大田由香梨が提案する「ライフスタイリスト」とは?
衣食住を“スタイリング”する新しい仕事の形
ファッションスタイリストでありながら、カフェ「ORGANICTABLE BY LAPAZ」のプロデュースを手がける大田由香梨は、衣食住のすべてをコーディネイトする女性クリエイター。カテゴリーにとらわれず活動の幅を広げ“ライフスタイリスト”というジャンルを自ら開拓。体と心に栄養を与える「FOOD」、居心地のいい空間「HOUSE」、そして自分らしさに彩りを添える「FASHION」。その3つを1つの「STYLE」でまとめあげる独自の感性を持っている。大田由香梨に聞いた、自分らしいワーキングスタイルの見つけ方。
ファッションスタイリストが手掛けるオーガニック・カフェ「LAPAZ」
──ライフスタイリストになるまで、どんな道を歩んできたのでしょうか。
「母が縫製の仕事をしていたので、ミシンの下で遊んだり、作業している手元を見て育ちました。ファッションが身近で、欲しいものは自分の手で作るのが当たり前だったから、服に関わる仕事をしたい気持ちはかなり小さい頃から根底にありました。でもスタイリストという仕事は、突如目の前に現れたもの。はじめて販売員としてアルバイトしたのが植田みずきさん(『ENFOLD』デザイナー)が当時ディレクションされていたショップで、スタイリストの修行もされていた彼女からバトンを渡してもらう形で、突然アシスタントになることが決まったんです。22 歳で独立後、雑誌『GLAMOROUS』や『ViVi』を中心にスタイリングや編集の仕事、広告やブランドのディレクションにも関われるようになり…。肩書きがよくわからなくなってきて(笑)。長くファッションの分野でトレンドを作る仕事をしてきて『今世界で起きている最先端の物事を自分というフィルターを通してアウトプットするんだ!』という強い使命感を持ってやってきましたが、トレンドの移り変わりを見る一方で、嘘偽りなくストレートに体当たりできることをライフワークにしていきたいなと。それが結果として、ライフスタイリストだったんです」
──スタイリストの枠を超えて、カフェ・レストランをオープンしたきっかけは?

# 情報

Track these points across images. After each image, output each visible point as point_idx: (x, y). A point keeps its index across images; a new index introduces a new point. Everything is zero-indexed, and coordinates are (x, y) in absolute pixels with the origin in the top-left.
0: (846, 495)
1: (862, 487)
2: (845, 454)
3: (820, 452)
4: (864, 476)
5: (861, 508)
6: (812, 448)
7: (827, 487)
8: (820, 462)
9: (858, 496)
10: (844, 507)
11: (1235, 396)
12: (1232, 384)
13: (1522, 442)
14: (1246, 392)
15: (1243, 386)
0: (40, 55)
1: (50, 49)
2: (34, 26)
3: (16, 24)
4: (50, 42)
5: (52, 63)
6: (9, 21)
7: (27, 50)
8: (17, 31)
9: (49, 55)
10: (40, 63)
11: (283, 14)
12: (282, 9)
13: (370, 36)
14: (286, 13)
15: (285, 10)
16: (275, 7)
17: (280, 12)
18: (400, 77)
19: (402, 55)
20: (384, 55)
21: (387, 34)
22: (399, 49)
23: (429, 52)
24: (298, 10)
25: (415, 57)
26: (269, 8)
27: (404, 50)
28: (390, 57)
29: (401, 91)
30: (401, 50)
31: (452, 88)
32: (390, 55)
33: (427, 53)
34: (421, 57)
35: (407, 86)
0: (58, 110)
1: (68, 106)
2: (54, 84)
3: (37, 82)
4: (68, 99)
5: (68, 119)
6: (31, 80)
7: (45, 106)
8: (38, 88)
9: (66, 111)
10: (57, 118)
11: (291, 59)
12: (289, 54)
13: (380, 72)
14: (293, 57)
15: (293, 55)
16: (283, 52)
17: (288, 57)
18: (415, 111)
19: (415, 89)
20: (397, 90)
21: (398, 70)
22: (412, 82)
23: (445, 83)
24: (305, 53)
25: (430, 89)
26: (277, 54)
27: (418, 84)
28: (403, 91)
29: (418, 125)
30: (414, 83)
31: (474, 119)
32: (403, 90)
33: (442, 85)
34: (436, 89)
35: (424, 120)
--
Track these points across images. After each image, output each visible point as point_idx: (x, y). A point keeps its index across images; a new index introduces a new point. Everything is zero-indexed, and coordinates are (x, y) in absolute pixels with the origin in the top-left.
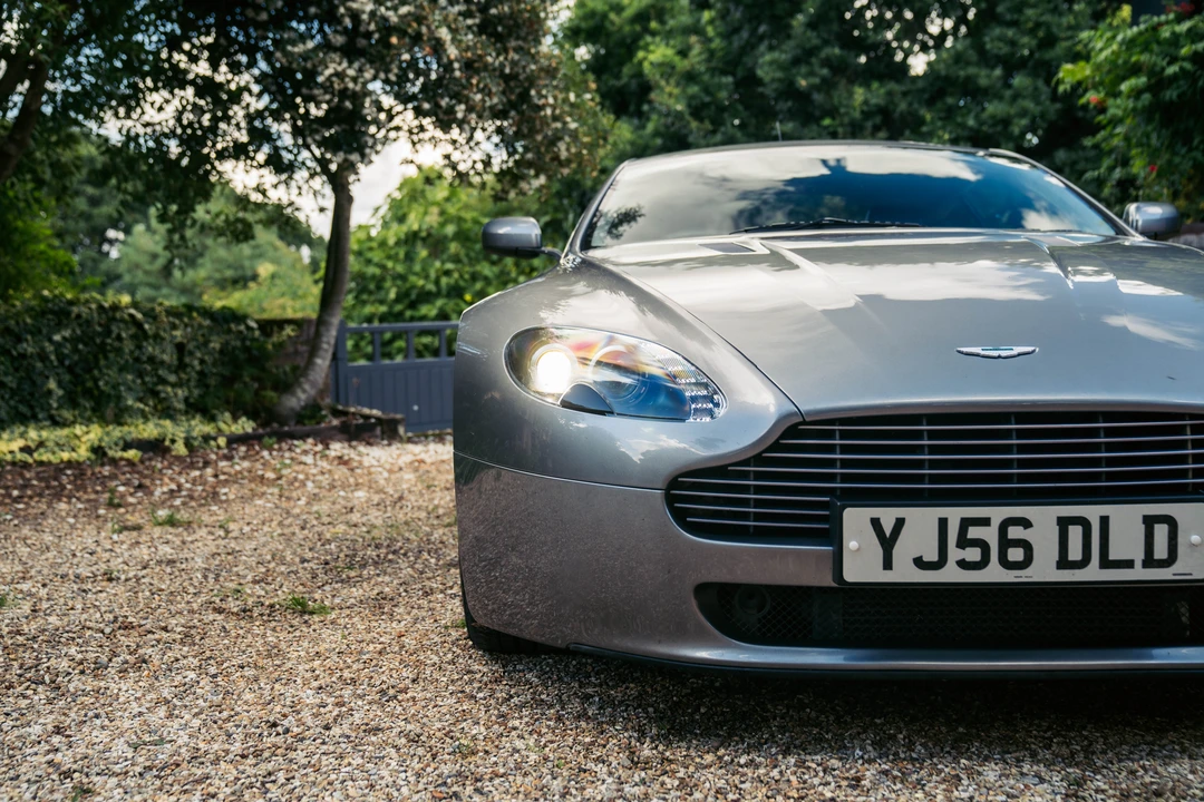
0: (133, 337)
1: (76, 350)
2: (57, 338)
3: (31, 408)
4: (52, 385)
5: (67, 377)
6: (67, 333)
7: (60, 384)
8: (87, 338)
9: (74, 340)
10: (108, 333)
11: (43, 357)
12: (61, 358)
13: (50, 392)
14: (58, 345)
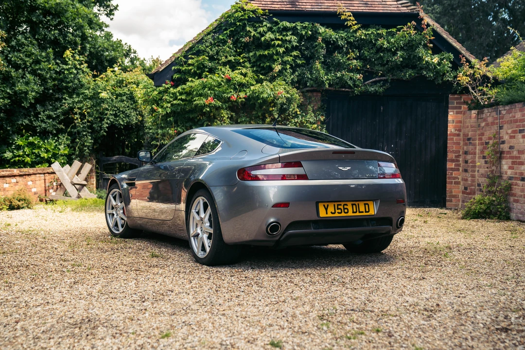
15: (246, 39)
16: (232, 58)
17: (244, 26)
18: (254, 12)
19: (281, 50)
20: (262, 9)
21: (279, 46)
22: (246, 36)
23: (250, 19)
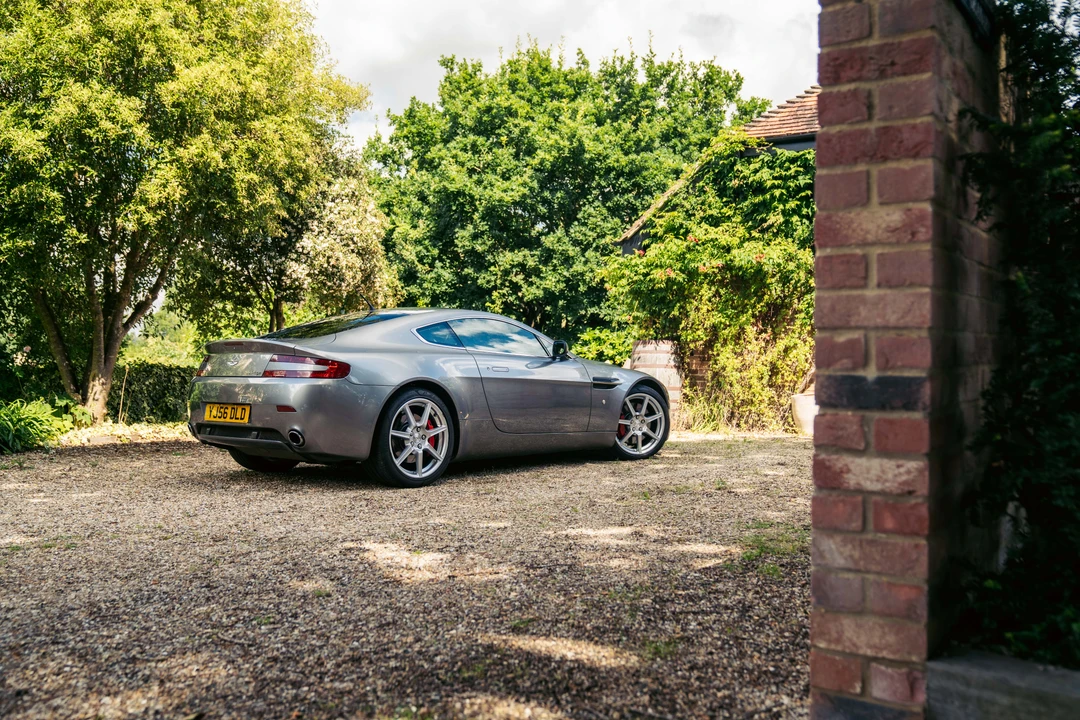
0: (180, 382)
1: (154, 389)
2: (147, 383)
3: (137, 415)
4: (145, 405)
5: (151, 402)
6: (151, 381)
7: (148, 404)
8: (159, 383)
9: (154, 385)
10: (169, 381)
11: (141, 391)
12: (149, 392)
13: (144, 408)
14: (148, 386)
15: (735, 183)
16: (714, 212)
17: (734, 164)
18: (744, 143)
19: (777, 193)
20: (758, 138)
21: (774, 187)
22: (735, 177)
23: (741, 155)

# 課題
1 > 本文によると、大田由香梨は何歳で独立したか。
2 > 本文の「大田由香梨が提案する「ライフスタイリスト」とは?」から「ファッションスタイリストが手掛けるオーガニック・カフェ「LAPAZ」」までをそのまま書き写してください。

# 課題別の解答
1 > 22歳。

2 >
大田由香梨が提案する「ライフスタイリスト」とは?
衣食住を“スタイリング”する新しい仕事の形
ファッションスタイリストでありながら、カフェ「ORGANICTABLE BY LAPAZ」のプロデュースを手がける大田由香梨は、衣食住のすべてをコーディネイトする女性クリエイター。カテゴリーにとらわれず活動の幅を広げ“ライフスタイリスト”というジャンルを自ら開拓。体と心に栄養を与える「FOOD」、居心地のいい空間「HOUSE」、そして自分らしさに彩りを添える「FASHION」。その3つを1つの「STYLE」でまとめあげる独自の感性を持っている。大田由香梨に聞いた、自分らしいワーキングスタイルの見つけ方。
ファッションスタイリストが手掛けるオーガニック・カフェ「LAPAZ」